**Supplied text:**
————

I’m also far too old to launch myself into walking an average of fifteen to twenty tough miles a day for nearly three weeks carrying all my gear without building myself up to it first. It’s supposed to be, if not exactly fun, then not absolute torture. So I throw together the rough contents of a Cape Wrath rucksack and start training. I clock up the miles, striding up the road that goes onto Sheriffmuir I can see from our kitchen, limping back in boots that feel as if the tarmac is hammering my soles with every step. After much research and trial and error, I find the Perfect Ones. They look – and more importantly feel – like trainers, but still claim to be waterproof and have some ankle support. On one of my training walks, I meet a couple of guys from Northern Ireland doing the Rob Roy Trail through central Scotland. They look longingly at my feet, admitting that their heavy ones are killing them.
‘All the women walkers we know have Hokas,’ one says, rather wistfully. ‘But we can’t quite give up our leather boots.’
I smile. ‘My husband’s exactly the same.’ In truth, I’m somewhat bemused. It’s yet another mystery of the sexes that I’m probably best not to think about too deeply.
Dusting off my compass, I head off into the low-lying lumps and bumps north of our village. It’s a grey day, the cloud low enough to kiss the heather. Perfect for navigation. I reach Cromlet, a bit of high moorland with a trig point where you could, in theory, get a grand view of Ben Vorlich and Stuc a’Chroin. But not today. Crouching down out of the wind, map flapping across my knees, I take a bearing towards another vague top to the west and lurch towards it over tussocky ground. And eventually I get there, the cloud lifting sufficiently to inform me that I’ve successfully navigated to somewhere I hadn’t actually meant to go. There’s not a lot of difference, but it completely spooks me. I decide I’m not cut out for the Cape Wrath Trail.

But the trail isn’t ready to leave me be. I start training again, but don’t feel right, decide I’m still feeling the long after-effects of covid. So there’s no reason not to try again. I feel lucky this time, or maybe it’s just that I’m entering a year of historical significance, if only to me. In August I will apparently turn sixty. I’m happy to admit it, simply because it doesn’t feel as if it has anything to do with me.
As someone who makes, if not a living, then a way of life out of writing about the past, it also occurs to me this time that I could combine the story of ‘my journey’ on the trail with the history of the places I will pass through. I’ve known for some time that the ‘wild’ places I am drawn to were once full of people, that when you learn how to look, the imprint of the human past is still there within the peat, among the trees, beneath the grass.
The story of how so many Scottish families either chose to leave their homes or were hounded out is well-known. And many of the glens on the Cape Wrath Trail – wild and remote as they are now – were bound to have been inhabited, perhaps in surprising numbers. It would be poignant, I think, and illuminating, to see such places for myself, armed not only with tent and food, but any information about their past I can glean from the National Archives of Scotland in Edinburgh.

————

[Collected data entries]

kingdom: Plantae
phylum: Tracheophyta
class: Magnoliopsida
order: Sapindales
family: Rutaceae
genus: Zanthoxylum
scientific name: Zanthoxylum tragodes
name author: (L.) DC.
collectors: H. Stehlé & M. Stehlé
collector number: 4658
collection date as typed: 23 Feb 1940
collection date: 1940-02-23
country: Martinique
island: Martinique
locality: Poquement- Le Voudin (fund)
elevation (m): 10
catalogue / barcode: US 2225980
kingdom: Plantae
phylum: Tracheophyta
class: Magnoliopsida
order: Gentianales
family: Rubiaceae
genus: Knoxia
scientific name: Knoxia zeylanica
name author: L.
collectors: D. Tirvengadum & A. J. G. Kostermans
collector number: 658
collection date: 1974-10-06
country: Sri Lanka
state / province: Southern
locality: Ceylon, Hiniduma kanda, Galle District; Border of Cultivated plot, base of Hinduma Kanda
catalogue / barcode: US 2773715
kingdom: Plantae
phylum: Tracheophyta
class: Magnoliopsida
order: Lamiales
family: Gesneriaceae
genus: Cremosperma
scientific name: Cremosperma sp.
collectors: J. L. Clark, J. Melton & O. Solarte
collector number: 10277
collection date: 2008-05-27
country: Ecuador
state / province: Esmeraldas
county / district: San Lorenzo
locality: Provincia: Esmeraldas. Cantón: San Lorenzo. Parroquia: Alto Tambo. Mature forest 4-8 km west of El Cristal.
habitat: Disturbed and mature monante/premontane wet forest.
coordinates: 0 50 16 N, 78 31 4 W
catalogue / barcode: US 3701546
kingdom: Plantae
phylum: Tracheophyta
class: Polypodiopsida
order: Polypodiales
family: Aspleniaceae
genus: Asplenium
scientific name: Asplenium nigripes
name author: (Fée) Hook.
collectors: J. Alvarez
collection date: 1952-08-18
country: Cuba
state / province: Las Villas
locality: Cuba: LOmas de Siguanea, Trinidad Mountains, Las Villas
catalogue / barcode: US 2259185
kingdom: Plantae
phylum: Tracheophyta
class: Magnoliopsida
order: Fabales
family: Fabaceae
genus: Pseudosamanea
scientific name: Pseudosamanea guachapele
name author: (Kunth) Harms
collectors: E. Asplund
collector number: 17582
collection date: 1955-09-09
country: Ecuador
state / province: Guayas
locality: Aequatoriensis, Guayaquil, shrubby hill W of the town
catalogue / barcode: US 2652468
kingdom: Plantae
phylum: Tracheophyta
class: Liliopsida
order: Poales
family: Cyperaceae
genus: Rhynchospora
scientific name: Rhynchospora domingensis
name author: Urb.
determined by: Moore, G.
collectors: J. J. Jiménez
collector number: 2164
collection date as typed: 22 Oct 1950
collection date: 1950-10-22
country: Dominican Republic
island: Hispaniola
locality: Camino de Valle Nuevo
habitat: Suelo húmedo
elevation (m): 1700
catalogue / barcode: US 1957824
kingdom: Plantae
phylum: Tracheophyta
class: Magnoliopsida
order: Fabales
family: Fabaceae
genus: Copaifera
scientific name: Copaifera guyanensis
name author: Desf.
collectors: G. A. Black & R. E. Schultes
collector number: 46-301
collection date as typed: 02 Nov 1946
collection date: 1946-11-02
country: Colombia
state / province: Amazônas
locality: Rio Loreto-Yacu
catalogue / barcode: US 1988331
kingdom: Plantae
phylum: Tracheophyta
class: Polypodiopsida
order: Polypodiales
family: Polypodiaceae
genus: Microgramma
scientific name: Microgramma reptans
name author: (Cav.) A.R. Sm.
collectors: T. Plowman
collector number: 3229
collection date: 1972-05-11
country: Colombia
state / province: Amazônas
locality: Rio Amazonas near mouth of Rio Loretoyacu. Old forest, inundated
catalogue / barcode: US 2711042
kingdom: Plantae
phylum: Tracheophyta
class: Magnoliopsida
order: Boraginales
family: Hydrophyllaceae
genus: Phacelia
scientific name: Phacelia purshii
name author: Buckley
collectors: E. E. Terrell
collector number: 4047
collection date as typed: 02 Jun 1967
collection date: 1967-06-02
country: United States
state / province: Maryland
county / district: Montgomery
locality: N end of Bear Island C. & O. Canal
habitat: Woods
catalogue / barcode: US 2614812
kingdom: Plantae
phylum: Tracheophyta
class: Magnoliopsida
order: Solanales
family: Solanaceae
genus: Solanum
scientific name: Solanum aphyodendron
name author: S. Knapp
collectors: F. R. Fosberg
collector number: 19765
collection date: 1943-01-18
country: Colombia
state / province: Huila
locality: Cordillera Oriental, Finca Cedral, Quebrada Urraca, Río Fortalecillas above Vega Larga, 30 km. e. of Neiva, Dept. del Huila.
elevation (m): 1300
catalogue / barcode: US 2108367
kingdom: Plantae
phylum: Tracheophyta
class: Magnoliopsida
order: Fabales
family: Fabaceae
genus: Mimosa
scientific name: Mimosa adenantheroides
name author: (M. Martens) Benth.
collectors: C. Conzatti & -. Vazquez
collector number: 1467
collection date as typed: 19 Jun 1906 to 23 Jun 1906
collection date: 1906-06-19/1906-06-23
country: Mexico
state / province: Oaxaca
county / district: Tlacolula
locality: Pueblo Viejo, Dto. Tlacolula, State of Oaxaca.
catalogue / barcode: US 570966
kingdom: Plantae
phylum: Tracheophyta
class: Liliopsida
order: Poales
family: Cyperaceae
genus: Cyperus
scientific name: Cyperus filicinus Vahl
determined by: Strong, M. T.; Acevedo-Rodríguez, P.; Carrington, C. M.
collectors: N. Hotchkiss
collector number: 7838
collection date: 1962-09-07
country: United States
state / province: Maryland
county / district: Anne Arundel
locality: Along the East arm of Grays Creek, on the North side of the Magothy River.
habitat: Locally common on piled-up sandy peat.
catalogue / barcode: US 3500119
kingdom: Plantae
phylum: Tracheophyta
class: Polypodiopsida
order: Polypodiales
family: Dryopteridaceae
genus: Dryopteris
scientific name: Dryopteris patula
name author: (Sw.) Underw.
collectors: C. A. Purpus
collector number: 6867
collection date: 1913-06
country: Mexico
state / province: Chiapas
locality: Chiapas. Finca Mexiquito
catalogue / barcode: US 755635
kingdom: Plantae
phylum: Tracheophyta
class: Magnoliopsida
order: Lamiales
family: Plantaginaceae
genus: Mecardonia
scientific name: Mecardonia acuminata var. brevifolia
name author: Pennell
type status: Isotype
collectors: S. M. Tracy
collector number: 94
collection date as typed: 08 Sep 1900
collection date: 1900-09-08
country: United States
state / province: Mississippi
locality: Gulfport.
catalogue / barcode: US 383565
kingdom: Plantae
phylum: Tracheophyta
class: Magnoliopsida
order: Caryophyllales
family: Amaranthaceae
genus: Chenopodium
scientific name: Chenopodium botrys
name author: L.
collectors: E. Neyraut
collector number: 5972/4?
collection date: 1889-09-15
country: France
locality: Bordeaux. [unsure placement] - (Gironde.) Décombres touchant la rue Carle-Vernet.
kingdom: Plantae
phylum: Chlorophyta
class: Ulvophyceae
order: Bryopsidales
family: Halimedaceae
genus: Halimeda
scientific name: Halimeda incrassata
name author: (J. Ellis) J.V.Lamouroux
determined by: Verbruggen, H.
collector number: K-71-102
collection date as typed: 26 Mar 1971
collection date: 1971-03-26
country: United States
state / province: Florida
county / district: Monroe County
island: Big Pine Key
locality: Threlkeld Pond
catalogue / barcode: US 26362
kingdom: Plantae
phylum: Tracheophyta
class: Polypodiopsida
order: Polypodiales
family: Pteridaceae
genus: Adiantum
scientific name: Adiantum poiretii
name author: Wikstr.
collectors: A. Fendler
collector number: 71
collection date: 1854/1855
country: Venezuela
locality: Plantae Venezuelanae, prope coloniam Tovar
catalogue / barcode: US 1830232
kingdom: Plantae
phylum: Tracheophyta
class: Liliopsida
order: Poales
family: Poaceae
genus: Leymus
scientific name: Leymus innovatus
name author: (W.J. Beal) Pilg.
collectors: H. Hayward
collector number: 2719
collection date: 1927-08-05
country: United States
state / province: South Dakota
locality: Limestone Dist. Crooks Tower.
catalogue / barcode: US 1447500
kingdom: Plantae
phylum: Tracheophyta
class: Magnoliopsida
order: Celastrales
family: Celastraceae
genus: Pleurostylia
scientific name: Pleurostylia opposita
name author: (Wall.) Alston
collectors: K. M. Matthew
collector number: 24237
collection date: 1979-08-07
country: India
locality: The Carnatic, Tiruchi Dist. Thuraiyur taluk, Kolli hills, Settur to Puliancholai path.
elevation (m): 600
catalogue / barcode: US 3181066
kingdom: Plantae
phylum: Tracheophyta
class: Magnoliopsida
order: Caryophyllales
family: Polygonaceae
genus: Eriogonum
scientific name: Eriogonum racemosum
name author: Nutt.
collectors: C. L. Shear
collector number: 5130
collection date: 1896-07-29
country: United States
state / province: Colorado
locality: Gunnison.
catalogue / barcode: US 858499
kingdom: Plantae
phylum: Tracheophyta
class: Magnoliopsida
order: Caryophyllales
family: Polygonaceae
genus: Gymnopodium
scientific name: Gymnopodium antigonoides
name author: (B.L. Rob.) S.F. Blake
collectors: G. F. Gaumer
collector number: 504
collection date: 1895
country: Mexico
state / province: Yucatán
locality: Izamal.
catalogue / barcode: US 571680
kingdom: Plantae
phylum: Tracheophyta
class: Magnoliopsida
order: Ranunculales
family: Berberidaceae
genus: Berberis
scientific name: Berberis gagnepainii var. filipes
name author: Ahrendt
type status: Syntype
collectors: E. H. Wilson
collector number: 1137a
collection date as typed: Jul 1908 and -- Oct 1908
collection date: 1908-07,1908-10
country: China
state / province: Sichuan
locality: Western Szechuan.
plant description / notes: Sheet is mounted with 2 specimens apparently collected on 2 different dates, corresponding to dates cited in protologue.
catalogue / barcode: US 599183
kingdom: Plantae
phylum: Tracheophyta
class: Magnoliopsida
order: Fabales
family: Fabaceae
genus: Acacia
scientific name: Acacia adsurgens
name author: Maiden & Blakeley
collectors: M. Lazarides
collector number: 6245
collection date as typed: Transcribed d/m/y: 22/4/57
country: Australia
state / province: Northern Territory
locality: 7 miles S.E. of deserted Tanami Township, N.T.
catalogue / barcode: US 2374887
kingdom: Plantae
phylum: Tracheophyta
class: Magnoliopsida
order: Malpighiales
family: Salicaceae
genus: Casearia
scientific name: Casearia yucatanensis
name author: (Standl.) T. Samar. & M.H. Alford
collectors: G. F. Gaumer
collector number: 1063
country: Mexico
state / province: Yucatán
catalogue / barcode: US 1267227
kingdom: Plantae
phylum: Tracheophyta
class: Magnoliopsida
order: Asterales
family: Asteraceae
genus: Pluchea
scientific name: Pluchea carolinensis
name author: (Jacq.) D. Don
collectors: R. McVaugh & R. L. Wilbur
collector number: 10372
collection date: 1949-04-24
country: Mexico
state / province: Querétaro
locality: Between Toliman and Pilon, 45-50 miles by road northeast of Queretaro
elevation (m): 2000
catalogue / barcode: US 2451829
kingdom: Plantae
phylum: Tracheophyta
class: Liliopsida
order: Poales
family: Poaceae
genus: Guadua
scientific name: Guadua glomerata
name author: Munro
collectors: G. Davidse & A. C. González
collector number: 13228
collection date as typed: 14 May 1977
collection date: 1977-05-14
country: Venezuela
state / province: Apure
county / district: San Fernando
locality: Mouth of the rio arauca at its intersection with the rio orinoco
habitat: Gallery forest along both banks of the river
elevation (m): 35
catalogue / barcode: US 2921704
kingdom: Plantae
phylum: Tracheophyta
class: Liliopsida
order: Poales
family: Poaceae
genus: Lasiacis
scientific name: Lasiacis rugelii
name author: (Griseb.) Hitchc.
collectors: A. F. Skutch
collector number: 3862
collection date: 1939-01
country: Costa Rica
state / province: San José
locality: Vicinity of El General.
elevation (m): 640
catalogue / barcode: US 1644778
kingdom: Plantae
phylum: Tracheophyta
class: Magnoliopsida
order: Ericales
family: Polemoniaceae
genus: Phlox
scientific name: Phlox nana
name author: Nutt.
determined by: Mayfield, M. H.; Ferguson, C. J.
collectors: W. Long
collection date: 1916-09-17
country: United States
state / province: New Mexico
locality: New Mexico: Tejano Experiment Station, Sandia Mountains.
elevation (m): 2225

————

**What you should do:**
Continue the passage about preparing for the Cape Wrath Trail, picking up right after its final sentence.

**Written reply:**
Nothing much has changed since I was last there some years ago. The historical search room with its huge draughty windows is still a place of sleepy erudition, any momentous discoveries digested inwardly without so much as a smothered whoop or a silent fist pump. Given the accidents of survival, not to mention the accidents of history, some places are awash with material, especially those that ended up in government hands after the Jacobite rebellions of 1715 and 1745-6. There’s nothing governments like more than a voluminous paper trail, which is both a blessing and a curse for historians, providing fabulous detail but skewing analysis very much in favour of the official point-of-view. Other places are harder to flesh out. ‘Tis ever thus.
But I learn much even in a few short weeks. After transcribing pages and pages of Macdonald of Glenaladale’s bar bills, I begin to wonder if that’s excessive in more ways than one. At some point I’ll have to say enough is enough. I emerge starving just before closing time into the twinkling tumult of winter afternoons in the capital. Even in January the tourists are legion. But by March Princes Street and Waverley Station tremble beneath vast murmurations of them. The weather is improving. It’s time to do some longer walks.

I try doing two days in a row, enjoying some bone-easing days of sunshine in early spring. I certainly can’t say it’s easy, but I’m definitely feeling fit. We set a date, wrapped around some of Nick’s immovable work responsibilities and Finn’s final essays before graduation from Aberdeen University. As well as seeing me off in Fort William, they’re going to join me for the very end. I book accommodation for the first two refuelling days, when Nick will bring up extra food and I’ll have a whole day off. Tuesday 22 April is Departure-Day.
I realise I haven’t done very well in answering my original question about why I want to do this. I certainly have to do better than ‘because it’s there.’ When I’m asked, I reply earnestly about my impending birthday, that embarking on such a gruelling solo adventure is one way of giving the finger to aging., If I want to do it, if I can do it, then do it. It’s one thing to accept (though I certainly don’t like) the grooves and ripples on my skin, gravity’s implacable imprint. But growing old(er) surely doesn’t mean the dreaming has to end.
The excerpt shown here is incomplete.